Texto del ejercicio
....
Tegucigalpa, Honduras.— El debate entre el gobierno y la academia encontró un nuevo capítulo cuando María Antonieta Mejía, designada presidencial, respondió al informe de la Universidad Nacional Autónoma de Honduras (UNAH) que concluyó que el país sigue sin dirección clara tras 40 días del nuevo Ejecutivo.
La funcionaria argumentó que los procesos de transformación del Estado no se construyen de manera inmediata, sino mediante decisiones responsables, planificación estratégica y acciones progresivas orientadas a resolver problemas estructurales.
«Ante el comunicado emitido por sectores académicos de la Universidad Nacional Autónoma de Honduras, es importante reafirmar que el Gobierno de la República mantiene un profundo respeto por el pensamiento crítico, la libertad académica y el debate responsable como pilares fundamentales de una democracia sólida», expresó Mejía, en un mensaje que busca tender puentes sin eludir la crítica.
La designada presidencial recordó que el mandatario @TitoAsfuraPHN asumió el gobierno con un compromiso claro: recuperar la eficiencia institucional, impulsar el desarrollo económico y devolverle a los hondureños la confianza en sus instituciones.
En ese camino, aseguró, ya se han iniciado acciones orientadas a fortalecer la gestión pública, ordenar las finanzas del Estado y sentar las bases de políticas que generen estabilidad y oportunidades.
El contexto de esta respuesta no es menor. Días antes, el Secretario de Comunicaciones, José Augusto Argueta, había minimizado el análisis de la UNAH al señalar que «más que una postura institucional pareciera una carta personal». Ahora, Mejía adopta un tono más conciliador, aunque mantiene la línea de que los cambios profundos exigen tiempo y coordinación institucional.
«El diálogo con la academia, la sociedad civil y todos los sectores del país siempre será bienvenido», afirmó la funcionaria, quien añadió que «la crítica responsable contribuye a mejorar la gestión pública, pero también es necesario reconocer que los cambios estructurales requieren tiempo, coordinación institucional y voluntad colectiva».
La reflexión de Mejía pone sobre la mesa una tensión recurrente en las transiciones de gobierno: la urgencia de la población por ver resultados frente a la complejidad de transformar estructuras que llevan décadas consolidadas.
....
Ítems listados en un conjunto de datos
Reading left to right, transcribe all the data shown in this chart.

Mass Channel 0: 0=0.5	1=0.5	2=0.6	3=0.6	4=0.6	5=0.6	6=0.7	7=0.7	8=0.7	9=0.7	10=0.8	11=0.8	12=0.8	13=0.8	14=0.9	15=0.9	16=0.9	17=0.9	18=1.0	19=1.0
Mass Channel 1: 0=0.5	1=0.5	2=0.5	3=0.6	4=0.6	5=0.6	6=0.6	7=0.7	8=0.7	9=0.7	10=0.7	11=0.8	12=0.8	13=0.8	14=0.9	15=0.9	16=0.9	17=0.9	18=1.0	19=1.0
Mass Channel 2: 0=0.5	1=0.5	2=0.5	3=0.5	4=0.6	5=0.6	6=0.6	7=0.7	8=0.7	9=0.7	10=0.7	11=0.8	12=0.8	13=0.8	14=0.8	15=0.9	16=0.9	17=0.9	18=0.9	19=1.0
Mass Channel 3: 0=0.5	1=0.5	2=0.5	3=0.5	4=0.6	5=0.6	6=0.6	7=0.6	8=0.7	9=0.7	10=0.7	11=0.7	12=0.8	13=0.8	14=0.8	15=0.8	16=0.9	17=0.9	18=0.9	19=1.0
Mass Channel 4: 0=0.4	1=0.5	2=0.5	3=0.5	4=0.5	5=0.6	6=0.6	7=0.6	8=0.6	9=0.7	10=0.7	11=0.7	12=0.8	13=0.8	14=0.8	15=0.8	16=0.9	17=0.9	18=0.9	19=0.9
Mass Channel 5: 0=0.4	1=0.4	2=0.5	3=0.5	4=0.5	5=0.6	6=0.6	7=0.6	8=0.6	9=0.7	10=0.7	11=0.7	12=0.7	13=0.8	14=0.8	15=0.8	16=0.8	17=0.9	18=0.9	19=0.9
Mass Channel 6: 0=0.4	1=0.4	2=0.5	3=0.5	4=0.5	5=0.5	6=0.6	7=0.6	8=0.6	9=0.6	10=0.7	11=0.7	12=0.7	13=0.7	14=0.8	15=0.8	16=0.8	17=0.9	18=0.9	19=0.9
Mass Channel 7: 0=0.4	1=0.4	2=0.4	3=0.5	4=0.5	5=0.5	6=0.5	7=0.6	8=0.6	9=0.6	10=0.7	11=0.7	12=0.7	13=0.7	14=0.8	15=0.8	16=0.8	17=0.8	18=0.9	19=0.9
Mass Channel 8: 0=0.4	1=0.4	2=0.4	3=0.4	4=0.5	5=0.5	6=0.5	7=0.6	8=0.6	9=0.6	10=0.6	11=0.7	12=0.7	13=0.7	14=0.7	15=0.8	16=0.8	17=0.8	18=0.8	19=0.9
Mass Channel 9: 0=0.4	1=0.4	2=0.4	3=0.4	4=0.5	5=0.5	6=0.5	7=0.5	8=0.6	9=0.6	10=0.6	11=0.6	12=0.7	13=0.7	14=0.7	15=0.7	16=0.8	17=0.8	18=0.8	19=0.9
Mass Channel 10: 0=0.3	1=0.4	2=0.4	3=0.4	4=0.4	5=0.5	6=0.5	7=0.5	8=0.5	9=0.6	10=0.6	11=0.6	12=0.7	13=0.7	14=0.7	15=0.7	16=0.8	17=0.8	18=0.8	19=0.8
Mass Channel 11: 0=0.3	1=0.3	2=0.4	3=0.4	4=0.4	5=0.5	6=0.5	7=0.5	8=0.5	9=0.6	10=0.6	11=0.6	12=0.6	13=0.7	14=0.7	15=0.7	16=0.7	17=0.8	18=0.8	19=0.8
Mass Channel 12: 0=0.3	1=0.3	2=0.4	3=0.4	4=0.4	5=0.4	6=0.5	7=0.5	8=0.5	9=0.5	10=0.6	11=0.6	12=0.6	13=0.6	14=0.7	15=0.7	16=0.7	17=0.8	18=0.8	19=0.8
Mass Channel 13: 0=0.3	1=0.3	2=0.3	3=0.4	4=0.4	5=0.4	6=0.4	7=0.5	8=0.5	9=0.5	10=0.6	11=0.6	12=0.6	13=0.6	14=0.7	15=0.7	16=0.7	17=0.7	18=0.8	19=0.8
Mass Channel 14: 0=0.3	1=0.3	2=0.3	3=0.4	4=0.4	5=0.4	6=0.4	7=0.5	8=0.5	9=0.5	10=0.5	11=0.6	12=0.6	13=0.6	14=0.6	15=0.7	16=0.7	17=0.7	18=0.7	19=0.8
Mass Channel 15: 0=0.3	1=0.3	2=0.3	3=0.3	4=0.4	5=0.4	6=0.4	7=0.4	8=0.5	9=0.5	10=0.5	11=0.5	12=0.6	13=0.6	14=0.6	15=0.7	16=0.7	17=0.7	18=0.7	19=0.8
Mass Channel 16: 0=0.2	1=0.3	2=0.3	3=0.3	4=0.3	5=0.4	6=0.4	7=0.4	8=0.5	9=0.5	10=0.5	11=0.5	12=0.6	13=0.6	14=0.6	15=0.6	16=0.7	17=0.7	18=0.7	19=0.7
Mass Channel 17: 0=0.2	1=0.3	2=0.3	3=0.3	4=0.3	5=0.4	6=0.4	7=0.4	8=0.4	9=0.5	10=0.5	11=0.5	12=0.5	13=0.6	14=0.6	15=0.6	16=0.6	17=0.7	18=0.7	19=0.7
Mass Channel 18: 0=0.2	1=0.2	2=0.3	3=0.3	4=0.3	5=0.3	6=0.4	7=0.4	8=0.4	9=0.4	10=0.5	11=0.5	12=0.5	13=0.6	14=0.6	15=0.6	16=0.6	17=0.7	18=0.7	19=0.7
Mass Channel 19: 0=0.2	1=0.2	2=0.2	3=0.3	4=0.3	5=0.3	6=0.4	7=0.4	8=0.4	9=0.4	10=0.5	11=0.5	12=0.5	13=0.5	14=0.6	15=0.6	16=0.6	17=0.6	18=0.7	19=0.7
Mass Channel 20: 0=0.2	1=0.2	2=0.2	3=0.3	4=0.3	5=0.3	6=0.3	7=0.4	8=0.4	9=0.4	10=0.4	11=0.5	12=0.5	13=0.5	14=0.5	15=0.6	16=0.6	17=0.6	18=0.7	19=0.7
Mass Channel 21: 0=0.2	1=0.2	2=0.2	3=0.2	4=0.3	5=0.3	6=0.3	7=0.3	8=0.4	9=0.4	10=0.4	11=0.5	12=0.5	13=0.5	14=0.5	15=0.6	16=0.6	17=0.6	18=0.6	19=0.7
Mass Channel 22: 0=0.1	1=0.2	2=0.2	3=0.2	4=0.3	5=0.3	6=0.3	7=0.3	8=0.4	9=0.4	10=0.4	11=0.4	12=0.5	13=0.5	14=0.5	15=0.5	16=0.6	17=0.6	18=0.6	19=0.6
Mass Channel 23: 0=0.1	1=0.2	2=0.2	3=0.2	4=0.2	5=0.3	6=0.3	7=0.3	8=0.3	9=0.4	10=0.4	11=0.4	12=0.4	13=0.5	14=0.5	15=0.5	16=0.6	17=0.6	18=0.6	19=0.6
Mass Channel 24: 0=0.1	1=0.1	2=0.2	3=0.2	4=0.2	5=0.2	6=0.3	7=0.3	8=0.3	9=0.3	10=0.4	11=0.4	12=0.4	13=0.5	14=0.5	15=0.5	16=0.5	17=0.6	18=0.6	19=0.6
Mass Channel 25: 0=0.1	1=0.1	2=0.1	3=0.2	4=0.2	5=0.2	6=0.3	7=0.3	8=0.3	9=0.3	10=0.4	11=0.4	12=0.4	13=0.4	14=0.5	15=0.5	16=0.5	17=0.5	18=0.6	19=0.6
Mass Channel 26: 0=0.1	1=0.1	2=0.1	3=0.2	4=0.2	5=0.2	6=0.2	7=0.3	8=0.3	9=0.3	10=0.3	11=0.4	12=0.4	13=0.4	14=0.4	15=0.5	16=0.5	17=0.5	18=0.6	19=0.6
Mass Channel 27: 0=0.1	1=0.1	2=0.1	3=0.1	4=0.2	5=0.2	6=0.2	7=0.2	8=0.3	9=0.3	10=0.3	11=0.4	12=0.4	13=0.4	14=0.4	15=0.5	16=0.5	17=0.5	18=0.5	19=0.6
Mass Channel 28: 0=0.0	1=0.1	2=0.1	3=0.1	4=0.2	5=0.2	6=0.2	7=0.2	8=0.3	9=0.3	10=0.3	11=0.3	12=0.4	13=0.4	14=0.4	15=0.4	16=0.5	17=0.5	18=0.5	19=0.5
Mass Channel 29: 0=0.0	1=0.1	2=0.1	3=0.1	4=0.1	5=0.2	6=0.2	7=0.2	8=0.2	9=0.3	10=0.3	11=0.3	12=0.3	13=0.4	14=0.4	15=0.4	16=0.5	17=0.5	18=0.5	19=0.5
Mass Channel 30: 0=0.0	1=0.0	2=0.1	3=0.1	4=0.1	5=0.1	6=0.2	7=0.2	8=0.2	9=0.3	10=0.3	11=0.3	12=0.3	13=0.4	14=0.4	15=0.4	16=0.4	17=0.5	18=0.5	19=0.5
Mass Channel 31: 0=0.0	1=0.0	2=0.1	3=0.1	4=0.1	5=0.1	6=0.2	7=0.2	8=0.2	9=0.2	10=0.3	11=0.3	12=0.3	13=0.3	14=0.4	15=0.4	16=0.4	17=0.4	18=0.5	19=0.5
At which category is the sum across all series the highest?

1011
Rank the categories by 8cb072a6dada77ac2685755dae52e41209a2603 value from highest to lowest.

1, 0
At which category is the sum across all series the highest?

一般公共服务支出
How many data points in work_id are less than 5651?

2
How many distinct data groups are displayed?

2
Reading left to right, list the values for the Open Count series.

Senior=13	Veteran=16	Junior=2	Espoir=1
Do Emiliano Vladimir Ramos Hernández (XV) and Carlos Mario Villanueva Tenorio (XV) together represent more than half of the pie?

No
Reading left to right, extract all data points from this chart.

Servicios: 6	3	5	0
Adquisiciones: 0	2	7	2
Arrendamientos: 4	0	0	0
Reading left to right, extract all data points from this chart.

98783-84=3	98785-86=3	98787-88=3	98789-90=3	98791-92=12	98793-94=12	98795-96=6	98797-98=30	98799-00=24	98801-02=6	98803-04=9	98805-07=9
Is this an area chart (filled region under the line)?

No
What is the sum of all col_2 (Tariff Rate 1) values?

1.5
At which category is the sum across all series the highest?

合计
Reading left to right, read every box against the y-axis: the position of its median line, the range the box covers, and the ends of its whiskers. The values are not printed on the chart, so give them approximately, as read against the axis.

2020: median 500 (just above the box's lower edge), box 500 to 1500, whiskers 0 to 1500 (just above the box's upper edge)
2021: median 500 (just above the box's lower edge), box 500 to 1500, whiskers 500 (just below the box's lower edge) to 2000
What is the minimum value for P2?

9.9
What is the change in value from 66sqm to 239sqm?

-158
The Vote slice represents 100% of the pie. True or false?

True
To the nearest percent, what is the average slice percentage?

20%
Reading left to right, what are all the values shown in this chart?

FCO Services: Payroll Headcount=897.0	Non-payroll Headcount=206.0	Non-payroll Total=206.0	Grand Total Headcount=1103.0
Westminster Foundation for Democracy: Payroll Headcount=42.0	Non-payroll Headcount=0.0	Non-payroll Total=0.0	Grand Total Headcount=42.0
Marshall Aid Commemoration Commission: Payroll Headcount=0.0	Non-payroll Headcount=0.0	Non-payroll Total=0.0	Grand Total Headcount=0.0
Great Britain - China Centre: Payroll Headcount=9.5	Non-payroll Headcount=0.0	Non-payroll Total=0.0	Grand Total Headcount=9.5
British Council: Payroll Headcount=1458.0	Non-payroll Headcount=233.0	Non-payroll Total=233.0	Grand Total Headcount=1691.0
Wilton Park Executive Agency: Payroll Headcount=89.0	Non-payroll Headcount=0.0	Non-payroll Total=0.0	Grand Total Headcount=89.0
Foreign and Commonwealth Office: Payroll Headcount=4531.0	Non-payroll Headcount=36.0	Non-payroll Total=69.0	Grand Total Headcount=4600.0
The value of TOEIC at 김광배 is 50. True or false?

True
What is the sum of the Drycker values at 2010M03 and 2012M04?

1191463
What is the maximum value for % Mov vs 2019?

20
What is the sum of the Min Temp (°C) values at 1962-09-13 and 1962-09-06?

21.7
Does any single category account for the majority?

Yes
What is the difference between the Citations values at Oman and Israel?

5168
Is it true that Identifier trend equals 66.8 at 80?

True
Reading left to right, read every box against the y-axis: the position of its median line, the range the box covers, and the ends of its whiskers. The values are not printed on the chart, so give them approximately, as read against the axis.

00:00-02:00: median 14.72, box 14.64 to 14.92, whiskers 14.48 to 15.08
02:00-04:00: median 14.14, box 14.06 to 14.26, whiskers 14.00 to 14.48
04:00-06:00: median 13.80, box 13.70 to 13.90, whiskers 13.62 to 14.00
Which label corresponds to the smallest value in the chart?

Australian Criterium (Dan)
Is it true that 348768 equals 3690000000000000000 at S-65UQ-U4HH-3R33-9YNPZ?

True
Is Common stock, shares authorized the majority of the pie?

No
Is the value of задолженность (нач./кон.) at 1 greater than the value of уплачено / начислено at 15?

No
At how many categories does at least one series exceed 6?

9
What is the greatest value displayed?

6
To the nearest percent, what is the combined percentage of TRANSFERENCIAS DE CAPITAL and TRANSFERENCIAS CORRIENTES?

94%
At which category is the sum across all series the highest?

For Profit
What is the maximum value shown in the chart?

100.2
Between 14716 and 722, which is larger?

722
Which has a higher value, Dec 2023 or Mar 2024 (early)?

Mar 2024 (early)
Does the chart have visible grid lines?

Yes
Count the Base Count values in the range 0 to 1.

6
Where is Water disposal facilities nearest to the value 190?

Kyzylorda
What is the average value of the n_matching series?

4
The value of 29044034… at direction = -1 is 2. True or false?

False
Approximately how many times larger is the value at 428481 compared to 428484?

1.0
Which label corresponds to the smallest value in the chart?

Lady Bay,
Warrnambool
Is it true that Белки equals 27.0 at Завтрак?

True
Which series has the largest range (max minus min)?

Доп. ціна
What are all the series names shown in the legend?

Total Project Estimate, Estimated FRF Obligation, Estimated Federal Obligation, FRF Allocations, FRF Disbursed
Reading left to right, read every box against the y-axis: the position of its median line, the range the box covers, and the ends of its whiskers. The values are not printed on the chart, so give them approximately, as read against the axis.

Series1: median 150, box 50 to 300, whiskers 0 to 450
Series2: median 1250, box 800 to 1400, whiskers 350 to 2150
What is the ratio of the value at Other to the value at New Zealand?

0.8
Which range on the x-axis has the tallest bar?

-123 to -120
....
Tu tarea
Copia el tramo de la nota sobre la respuesta a la UNAH desde "La funcionaria argumentó" hasta "en sus instituciones." y cambia en él "pensamiento crítico" por "análisis crítico".

Cuadro de respuesta
La funcionaria argumentó que los procesos de transformación del Estado no se construyen de manera inmediata, sino mediante decisiones responsables, planificación estratégica y acciones progresivas orientadas a resolver problemas estructurales.
«Ante el comunicado emitido por sectores académicos de la Universidad Nacional Autónoma de Honduras, es importante reafirmar que el Gobierno de la República mantiene un profundo respeto por el análisis crítico, la libertad académica y el debate responsable como pilares fundamentales de una democracia sólida», expresó Mejía, en un mensaje que busca tender puentes sin eludir la crítica.
La designada presidencial recordó que el mandatario @TitoAsfuraPHN asumió el gobierno con un compromiso claro: recuperar la eficiencia institucional, impulsar el desarrollo económico y devolverle a los hondureños la confianza en sus instituciones.